(Text-based hardware design files)
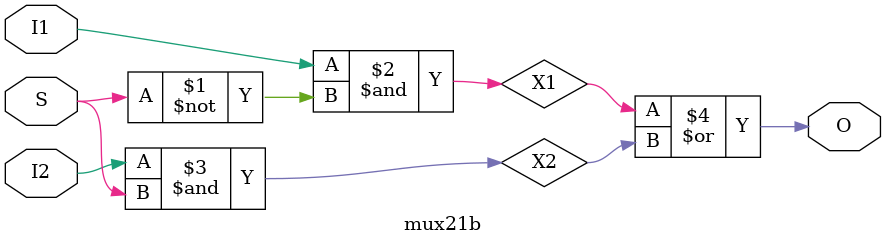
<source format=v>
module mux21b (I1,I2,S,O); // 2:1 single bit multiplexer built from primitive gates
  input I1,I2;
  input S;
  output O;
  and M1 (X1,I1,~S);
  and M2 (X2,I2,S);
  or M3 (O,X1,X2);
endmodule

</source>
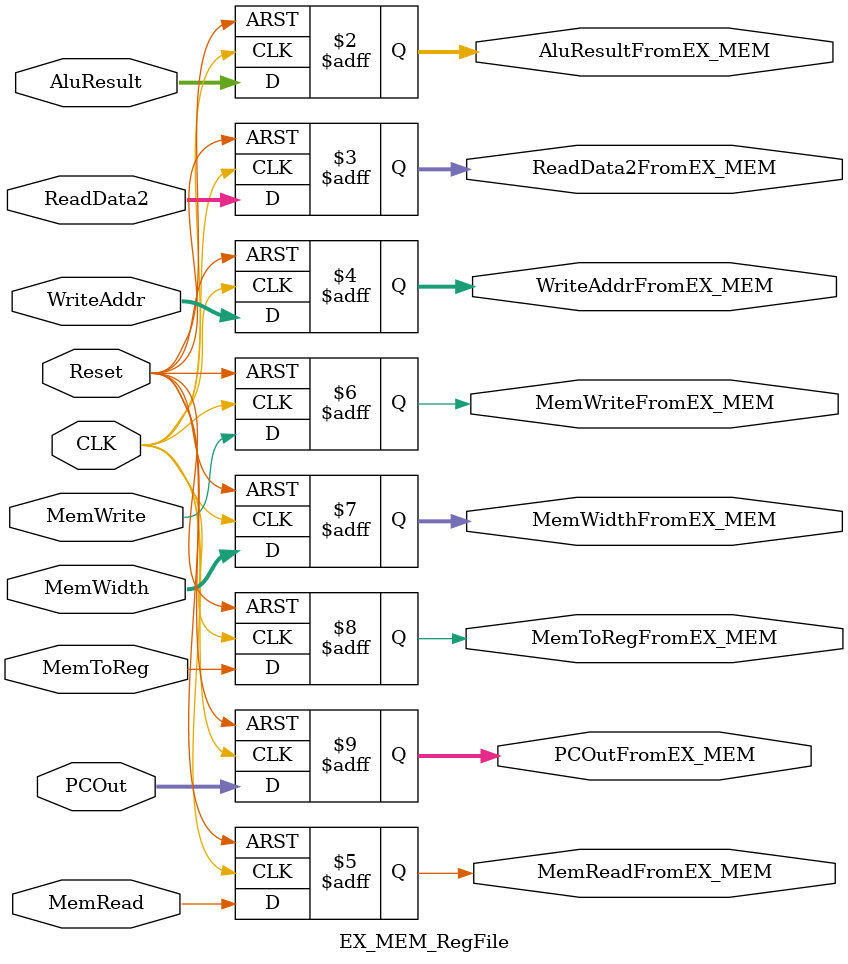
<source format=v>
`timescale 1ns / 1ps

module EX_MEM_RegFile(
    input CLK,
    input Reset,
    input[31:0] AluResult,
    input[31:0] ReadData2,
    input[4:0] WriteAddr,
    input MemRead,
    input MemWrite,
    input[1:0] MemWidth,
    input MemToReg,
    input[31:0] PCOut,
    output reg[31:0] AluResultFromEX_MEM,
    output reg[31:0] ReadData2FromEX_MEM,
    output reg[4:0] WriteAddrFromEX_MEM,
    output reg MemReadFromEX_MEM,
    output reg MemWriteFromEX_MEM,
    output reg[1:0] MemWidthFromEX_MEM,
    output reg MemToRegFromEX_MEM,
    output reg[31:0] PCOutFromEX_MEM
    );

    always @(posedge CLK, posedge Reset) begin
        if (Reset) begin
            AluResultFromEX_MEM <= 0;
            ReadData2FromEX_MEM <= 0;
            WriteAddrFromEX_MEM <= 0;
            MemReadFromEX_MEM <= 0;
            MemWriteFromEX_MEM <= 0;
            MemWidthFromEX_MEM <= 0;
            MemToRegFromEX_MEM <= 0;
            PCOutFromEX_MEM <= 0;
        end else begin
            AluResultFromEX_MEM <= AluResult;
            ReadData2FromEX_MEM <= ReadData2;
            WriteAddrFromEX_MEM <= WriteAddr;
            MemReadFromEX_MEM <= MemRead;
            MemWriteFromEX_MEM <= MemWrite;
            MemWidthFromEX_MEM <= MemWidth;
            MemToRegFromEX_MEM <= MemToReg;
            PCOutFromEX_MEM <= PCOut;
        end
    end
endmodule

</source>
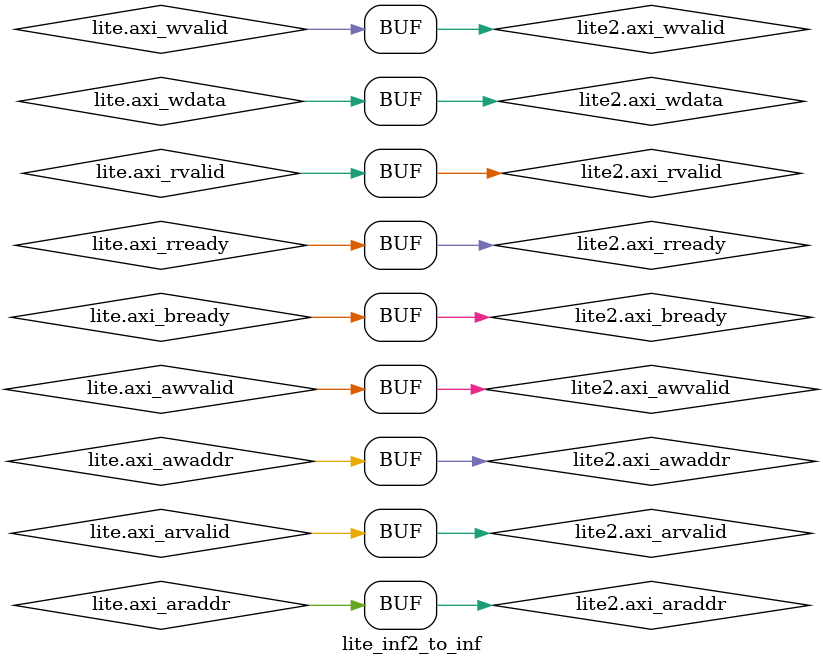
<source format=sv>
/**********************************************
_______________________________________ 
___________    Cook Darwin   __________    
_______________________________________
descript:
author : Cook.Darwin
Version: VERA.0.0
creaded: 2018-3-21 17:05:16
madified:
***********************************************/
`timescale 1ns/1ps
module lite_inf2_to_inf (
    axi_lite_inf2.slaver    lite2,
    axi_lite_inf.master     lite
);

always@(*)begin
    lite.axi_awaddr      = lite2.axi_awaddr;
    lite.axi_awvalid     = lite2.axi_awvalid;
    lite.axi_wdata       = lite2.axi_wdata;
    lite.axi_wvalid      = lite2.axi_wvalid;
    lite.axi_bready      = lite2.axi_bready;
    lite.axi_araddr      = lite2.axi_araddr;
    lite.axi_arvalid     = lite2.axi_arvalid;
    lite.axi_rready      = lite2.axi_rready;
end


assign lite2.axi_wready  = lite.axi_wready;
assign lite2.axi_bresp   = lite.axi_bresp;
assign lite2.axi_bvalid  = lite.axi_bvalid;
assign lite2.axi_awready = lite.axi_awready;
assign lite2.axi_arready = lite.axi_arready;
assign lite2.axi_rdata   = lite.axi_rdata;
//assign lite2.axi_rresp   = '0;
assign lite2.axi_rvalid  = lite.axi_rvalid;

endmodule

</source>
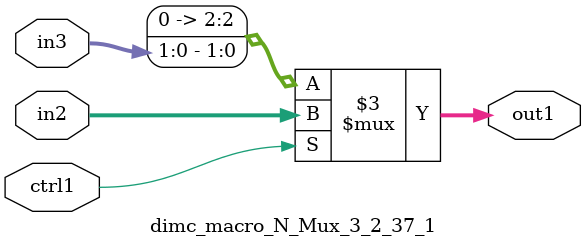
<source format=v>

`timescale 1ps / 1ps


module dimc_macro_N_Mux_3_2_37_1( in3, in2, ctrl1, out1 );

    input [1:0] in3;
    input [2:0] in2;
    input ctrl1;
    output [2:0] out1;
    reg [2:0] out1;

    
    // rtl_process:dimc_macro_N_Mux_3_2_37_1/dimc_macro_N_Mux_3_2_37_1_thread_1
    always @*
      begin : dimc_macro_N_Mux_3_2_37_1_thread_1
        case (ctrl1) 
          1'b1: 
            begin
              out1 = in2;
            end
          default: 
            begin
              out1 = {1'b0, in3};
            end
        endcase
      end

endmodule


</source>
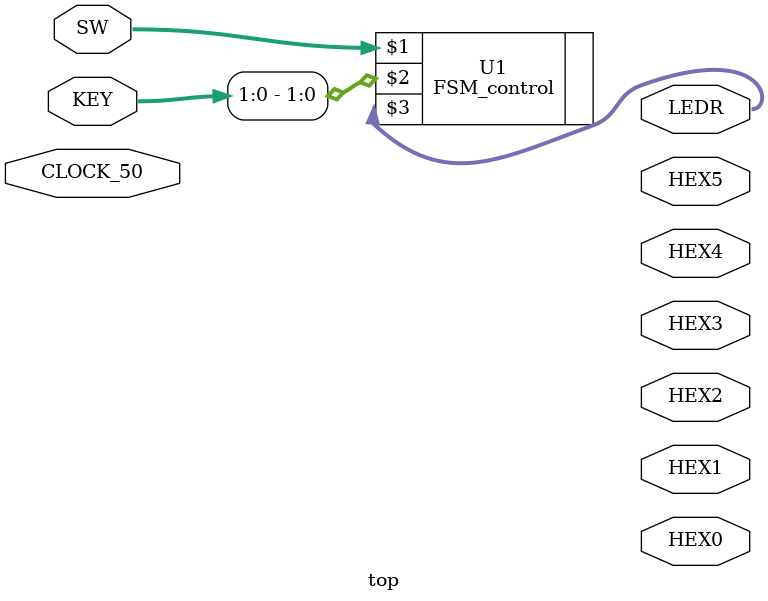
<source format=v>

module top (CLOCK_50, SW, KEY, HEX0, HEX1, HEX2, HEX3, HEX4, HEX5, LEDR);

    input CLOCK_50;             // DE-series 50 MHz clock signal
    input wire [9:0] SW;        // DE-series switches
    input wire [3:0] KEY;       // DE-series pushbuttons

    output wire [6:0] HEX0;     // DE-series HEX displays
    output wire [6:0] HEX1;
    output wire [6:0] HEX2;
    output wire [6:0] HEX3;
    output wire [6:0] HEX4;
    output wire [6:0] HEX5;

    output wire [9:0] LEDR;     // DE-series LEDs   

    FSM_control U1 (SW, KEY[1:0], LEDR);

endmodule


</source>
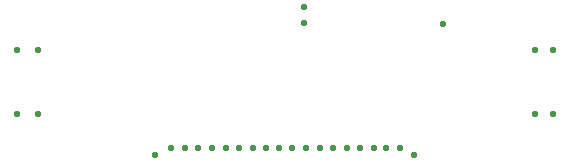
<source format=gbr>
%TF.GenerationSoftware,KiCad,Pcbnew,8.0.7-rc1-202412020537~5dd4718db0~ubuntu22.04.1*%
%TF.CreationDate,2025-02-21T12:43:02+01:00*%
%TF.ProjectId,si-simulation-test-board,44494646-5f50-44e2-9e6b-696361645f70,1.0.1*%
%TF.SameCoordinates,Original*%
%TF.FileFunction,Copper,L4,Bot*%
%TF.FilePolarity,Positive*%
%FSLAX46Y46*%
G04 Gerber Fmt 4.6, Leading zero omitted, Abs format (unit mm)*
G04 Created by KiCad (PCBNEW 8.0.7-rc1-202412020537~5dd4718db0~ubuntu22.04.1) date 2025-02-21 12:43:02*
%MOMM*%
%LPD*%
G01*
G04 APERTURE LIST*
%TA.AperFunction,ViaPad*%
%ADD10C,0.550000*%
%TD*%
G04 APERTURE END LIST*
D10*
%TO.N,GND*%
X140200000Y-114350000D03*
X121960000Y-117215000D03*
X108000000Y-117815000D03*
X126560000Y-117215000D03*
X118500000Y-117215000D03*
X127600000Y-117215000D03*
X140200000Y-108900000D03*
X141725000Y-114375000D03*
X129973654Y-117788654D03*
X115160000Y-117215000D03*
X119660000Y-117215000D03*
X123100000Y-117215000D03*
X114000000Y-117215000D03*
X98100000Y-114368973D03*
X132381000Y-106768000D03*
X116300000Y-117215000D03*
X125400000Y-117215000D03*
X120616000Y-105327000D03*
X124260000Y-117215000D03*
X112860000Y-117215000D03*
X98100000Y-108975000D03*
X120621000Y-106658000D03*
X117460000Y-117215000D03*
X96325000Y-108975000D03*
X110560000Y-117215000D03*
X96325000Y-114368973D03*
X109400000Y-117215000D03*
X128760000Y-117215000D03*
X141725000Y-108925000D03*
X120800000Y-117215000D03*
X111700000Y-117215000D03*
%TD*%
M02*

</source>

PROBLEM:
Taking the line that contains "X120621000Y-106658000D03*" as the first, reproduce every line through the end of the entries exactly.

PROBLEM SOLUTION:
X120621000Y-106658000D03*
X117460000Y-117215000D03*
X96325000Y-108975000D03*
X110560000Y-117215000D03*
X96325000Y-114368973D03*
X109400000Y-117215000D03*
X128760000Y-117215000D03*
X141725000Y-108925000D03*
X120800000Y-117215000D03*
X111700000Y-117215000D03*
%TD*%
M02*

</source>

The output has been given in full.